How to Price Your Menu

Pricing is the most important consideration for ensuring that your business is successful. it is the most important factor for your finances and marketing strategy.

Competitor research

Looking at how much your competitors charge is one of the most powerful ways of understanding how your restaurant might be seen in the eyes of your customers. Get an idea of the pricing of local competitors, similar restaurants and maybe even ask your suppliers who they supply so you can see what type of mark up other similar businesses are putting on food.

You will want to sit your pricing somewhere around these points to be competitive. If you are a more luxurious option, then you may be able to afford to be a bit more expensive than local competitors, or maybe you are looking to offer value for money and place yourself slightly cheaper than local competitors.

Food costs

Your food costs are an obvious factor in how you price your meals. Figuring out how much a meal costs you may be a tedious task but it is very necessary.

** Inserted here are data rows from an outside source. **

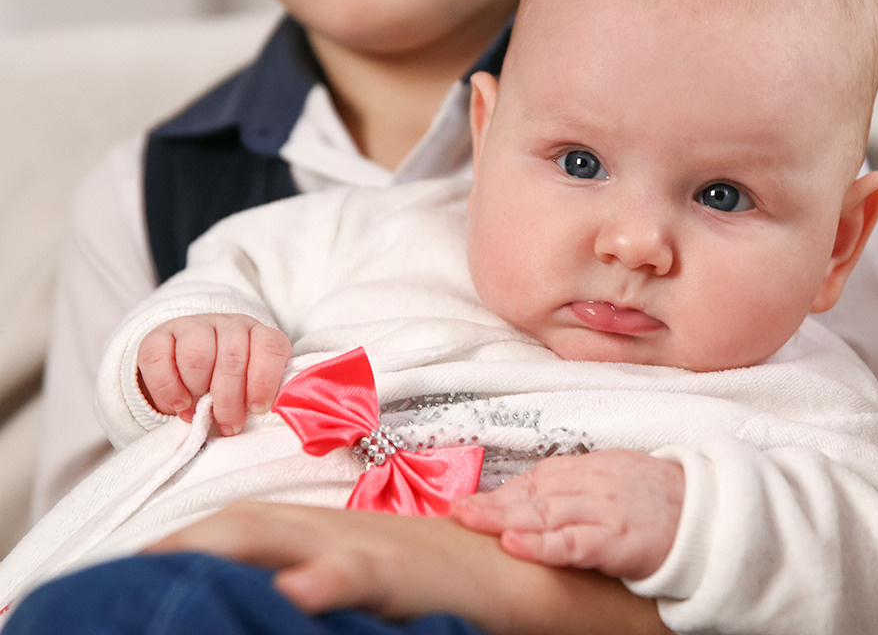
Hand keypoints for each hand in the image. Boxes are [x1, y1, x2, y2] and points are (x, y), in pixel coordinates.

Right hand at [136, 314, 290, 434]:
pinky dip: (168, 388)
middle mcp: (229, 326)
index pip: (270, 347)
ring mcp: (194, 326)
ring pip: (197, 356)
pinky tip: (178, 404)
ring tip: (197, 412)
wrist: (186, 369)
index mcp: (258, 335)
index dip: (265, 380)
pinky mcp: (159, 335)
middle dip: (229, 400)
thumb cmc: (229, 385)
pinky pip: (158, 358)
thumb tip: (258, 420)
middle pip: (232, 358)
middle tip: (227, 425)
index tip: (257, 408)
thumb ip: (256, 399)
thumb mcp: (250, 390)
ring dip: (198, 391)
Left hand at [145, 502, 670, 634]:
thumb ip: (317, 574)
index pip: (241, 525)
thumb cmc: (437, 577)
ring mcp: (368, 546)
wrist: (515, 568)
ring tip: (167, 562)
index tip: (135, 562)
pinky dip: (323, 578)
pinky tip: (292, 592)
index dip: (186, 539)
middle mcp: (335, 530)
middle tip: (126, 567)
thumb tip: (270, 595)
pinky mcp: (402, 570)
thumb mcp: (366, 572)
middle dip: (186, 538)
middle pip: (247, 521)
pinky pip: (356, 570)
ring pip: (288, 534)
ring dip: (227, 546)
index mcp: (323, 530)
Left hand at [451, 449, 683, 579]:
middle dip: (493, 503)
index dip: (502, 492)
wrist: (711, 515)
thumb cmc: (664, 503)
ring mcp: (605, 510)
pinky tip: (515, 545)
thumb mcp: (618, 481)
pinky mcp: (617, 539)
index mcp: (593, 469)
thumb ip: (580, 487)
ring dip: (504, 518)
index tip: (470, 502)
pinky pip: (573, 543)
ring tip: (470, 522)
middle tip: (458, 511)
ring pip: (546, 513)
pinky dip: (541, 544)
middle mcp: (594, 484)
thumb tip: (537, 502)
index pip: (538, 479)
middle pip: (534, 493)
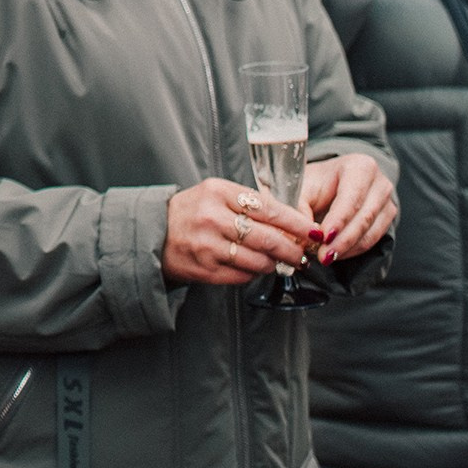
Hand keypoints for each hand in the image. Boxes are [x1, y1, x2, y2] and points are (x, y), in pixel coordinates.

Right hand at [163, 177, 319, 285]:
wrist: (153, 233)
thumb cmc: (192, 211)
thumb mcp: (216, 194)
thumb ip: (249, 204)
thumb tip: (292, 223)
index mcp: (219, 192)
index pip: (269, 209)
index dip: (296, 223)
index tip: (314, 232)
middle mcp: (213, 218)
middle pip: (268, 238)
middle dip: (293, 250)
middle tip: (304, 255)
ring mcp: (208, 245)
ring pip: (259, 260)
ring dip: (274, 263)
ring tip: (277, 261)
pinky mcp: (205, 268)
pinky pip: (243, 275)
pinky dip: (253, 272)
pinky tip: (253, 266)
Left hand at [302, 154, 397, 263]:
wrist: (333, 181)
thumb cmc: (317, 182)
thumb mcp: (303, 187)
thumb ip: (300, 207)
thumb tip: (306, 234)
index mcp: (360, 166)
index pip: (352, 197)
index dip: (339, 220)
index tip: (323, 238)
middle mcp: (379, 182)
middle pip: (364, 217)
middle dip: (342, 240)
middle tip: (324, 256)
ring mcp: (387, 200)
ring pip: (370, 232)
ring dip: (348, 249)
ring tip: (326, 258)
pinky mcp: (388, 217)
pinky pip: (373, 239)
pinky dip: (354, 250)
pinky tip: (337, 254)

Consider all of the food waste and see if you can use it elsewhere to mitigate the price of the meal. If you can bring the cost down in any way then it will be worth it in the long run. Why not try bartering with your supplier?

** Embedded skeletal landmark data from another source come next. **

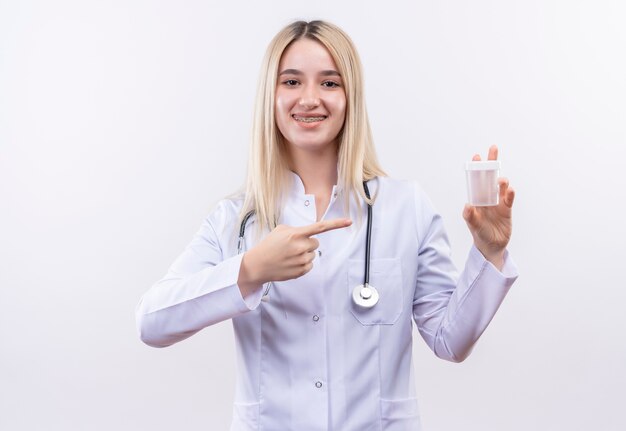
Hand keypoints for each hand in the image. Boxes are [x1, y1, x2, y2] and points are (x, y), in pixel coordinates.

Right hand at [238, 218, 351, 294]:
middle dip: (307, 243)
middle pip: (316, 243)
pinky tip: (291, 263)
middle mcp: (301, 246)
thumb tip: (308, 234)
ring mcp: (302, 260)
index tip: (349, 222)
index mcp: (296, 234)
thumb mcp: (280, 230)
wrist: (258, 264)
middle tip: (293, 247)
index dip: (336, 224)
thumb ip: (296, 229)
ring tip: (289, 256)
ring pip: (313, 254)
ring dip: (304, 254)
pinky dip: (303, 264)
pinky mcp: (301, 271)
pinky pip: (310, 265)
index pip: (320, 227)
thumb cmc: (269, 246)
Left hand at [462, 145, 514, 269]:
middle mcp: (487, 198)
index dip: (477, 169)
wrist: (491, 247)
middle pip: (490, 178)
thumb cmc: (479, 234)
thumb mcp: (473, 226)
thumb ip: (470, 216)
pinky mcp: (507, 210)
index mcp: (477, 199)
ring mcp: (498, 203)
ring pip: (501, 187)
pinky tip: (510, 189)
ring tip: (501, 180)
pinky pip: (509, 199)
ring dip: (501, 181)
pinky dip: (510, 194)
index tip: (477, 156)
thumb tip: (467, 206)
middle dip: (491, 164)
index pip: (477, 180)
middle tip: (493, 149)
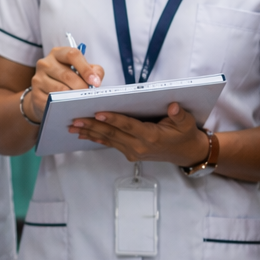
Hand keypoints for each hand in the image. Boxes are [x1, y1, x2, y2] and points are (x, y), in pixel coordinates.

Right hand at [26, 46, 105, 122]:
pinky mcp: (35, 94)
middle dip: (82, 87)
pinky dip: (62, 106)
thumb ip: (94, 71)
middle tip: (90, 96)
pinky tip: (69, 108)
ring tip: (82, 102)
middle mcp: (45, 63)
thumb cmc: (68, 80)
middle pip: (66, 75)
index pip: (72, 55)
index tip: (96, 82)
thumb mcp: (81, 71)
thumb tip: (97, 80)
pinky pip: (51, 101)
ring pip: (59, 90)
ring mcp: (38, 78)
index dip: (85, 69)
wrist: (46, 94)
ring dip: (73, 98)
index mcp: (58, 53)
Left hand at [71, 102, 210, 165]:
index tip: (98, 113)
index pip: (128, 126)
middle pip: (112, 134)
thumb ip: (179, 115)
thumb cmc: (185, 134)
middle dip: (92, 126)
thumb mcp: (187, 123)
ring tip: (73, 126)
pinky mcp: (130, 153)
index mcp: (151, 136)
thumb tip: (173, 106)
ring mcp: (133, 151)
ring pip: (107, 140)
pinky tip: (83, 134)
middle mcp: (139, 146)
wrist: (186, 153)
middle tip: (75, 119)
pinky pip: (110, 144)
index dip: (113, 119)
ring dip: (89, 132)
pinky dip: (96, 138)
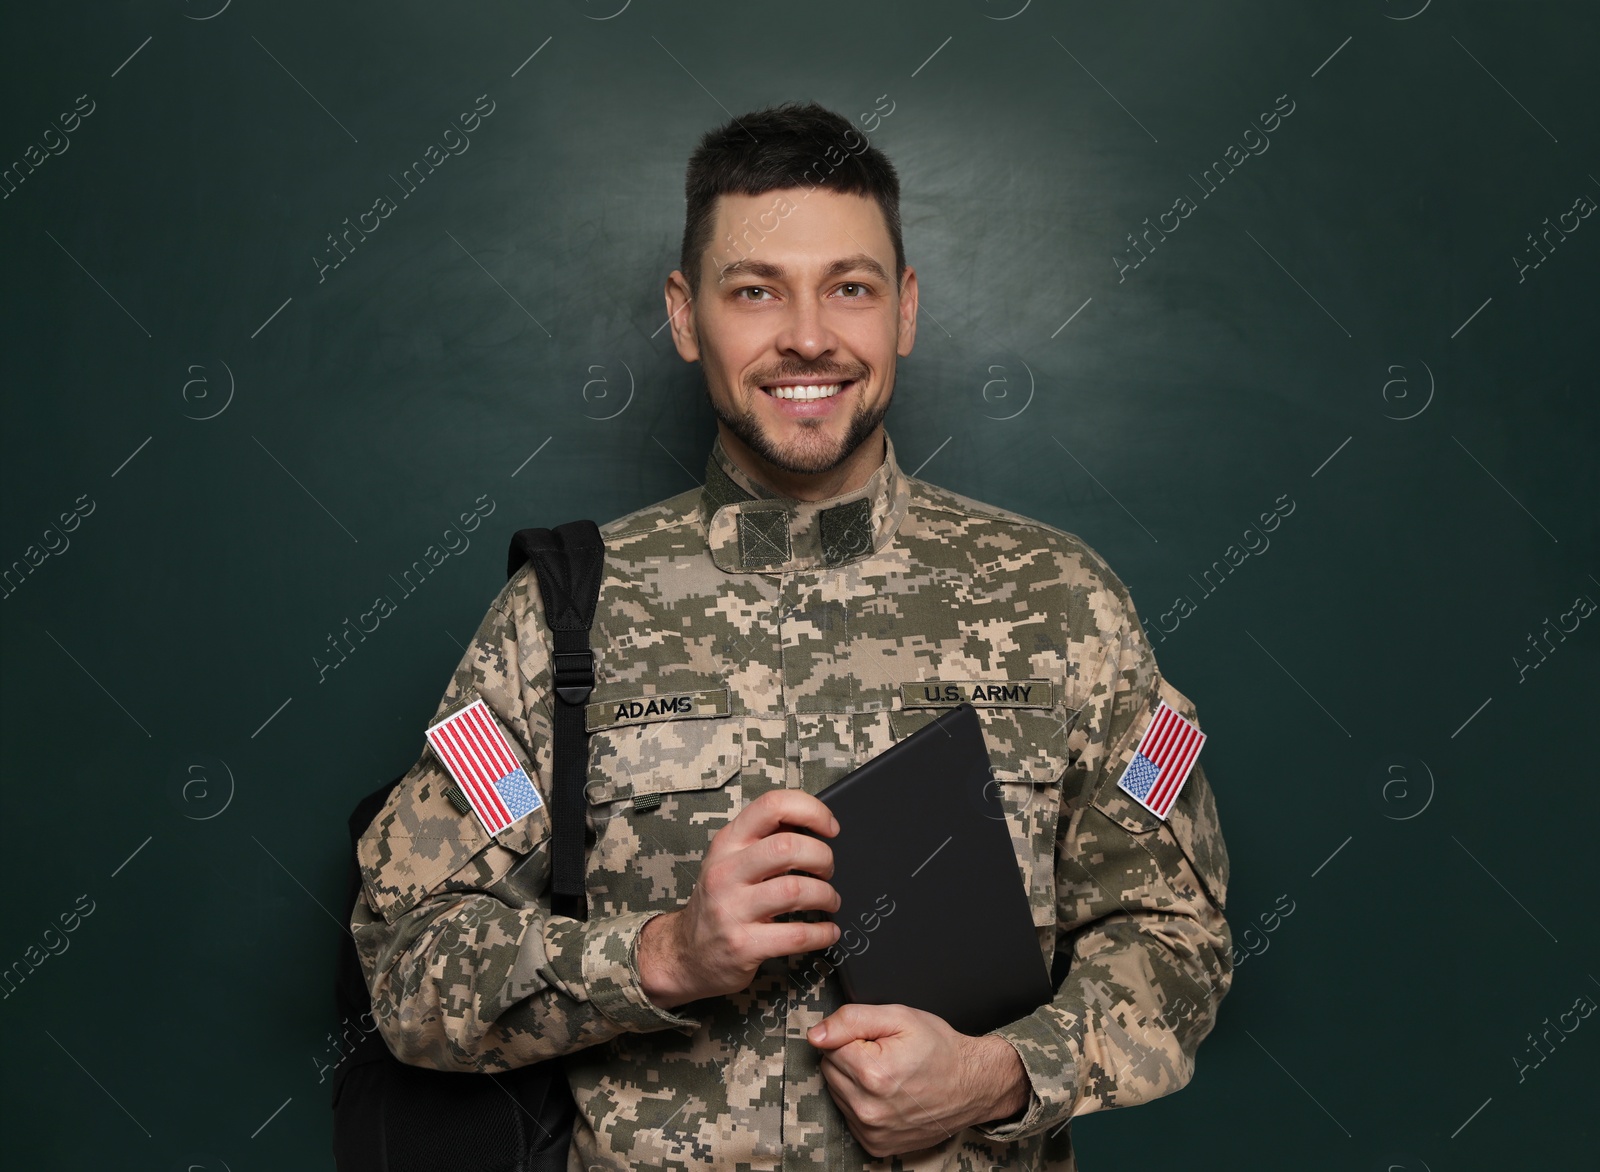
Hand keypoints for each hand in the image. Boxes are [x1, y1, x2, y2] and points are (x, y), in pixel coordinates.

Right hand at [638, 789, 841, 1006]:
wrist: (686, 953)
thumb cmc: (719, 901)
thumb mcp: (731, 860)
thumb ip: (765, 839)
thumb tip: (812, 823)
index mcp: (728, 843)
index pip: (771, 806)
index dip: (811, 811)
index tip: (830, 827)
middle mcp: (726, 872)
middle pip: (788, 847)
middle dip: (822, 857)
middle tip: (828, 870)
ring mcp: (732, 909)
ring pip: (795, 890)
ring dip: (826, 895)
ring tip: (829, 901)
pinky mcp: (743, 945)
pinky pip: (796, 935)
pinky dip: (822, 933)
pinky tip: (827, 931)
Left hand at [806, 1003, 1028, 1157]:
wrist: (972, 1085)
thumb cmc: (939, 1049)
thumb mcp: (899, 1017)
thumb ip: (852, 1019)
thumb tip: (816, 1035)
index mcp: (872, 1073)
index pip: (829, 1045)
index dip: (853, 1037)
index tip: (877, 1040)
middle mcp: (869, 1108)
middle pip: (829, 1070)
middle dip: (850, 1057)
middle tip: (883, 1054)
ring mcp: (872, 1131)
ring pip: (837, 1093)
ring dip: (854, 1081)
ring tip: (887, 1075)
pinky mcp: (876, 1145)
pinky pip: (849, 1116)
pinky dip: (862, 1103)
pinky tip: (886, 1095)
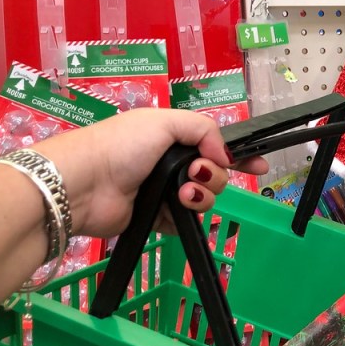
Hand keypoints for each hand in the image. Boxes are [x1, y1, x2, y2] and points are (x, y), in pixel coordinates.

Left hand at [35, 109, 267, 237]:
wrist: (84, 184)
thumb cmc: (120, 146)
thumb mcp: (164, 122)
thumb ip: (204, 130)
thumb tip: (224, 155)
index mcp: (173, 138)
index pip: (216, 146)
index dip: (240, 157)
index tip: (260, 167)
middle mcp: (171, 165)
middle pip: (215, 176)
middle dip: (213, 176)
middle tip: (196, 174)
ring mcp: (164, 193)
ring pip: (204, 201)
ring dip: (200, 197)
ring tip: (181, 194)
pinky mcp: (156, 219)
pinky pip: (185, 223)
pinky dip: (182, 219)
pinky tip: (171, 211)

Most restaurants look to make a 65-70% gross profit on meals. So if you add this mark up to your meal cost, the sale price should come somewhere around where you envisaged yourself in comparison to your competitors. If it comes out more expensive then you may want to simplify your meal, speak to your supplier or even try something else.

Maybe it is simply a more expensive dish that you think your guests would pay the premium for. Why not try it on your specials board to see if it works before incorporating it in to your menu full time?

If it comes out cheaper than you envisaged then you have the ability to add something else to your meal, increase your margin, or simply offer the meal as a cheaper option on your menu.

Indirect Costs

Indirect costs are the costs of everything else (also known as your overheads). To fully understand what type of margin your restaurant needs to be working to this should be fully comprehended. Consider rent or mortgage payments, business rates, staff wages, utility bills, cleaning costs, maintenance, and any other costs that your personal business may have. To run a sustainable business your revenue needs to be able to pay for all of the costs with some profit on top.

If your costs seem to be stacking up, then it might be wise to see where you can save on some bills. Getting rid of anything that isn't necessary or keeping your eye out for a cheaper supplier of necessities is a great idea for any business to reduce costs and, consequentially, boost profits.

If this isn't possible, then consider increasing your margin. But, be mindful of your valued customers when deciding to take this option.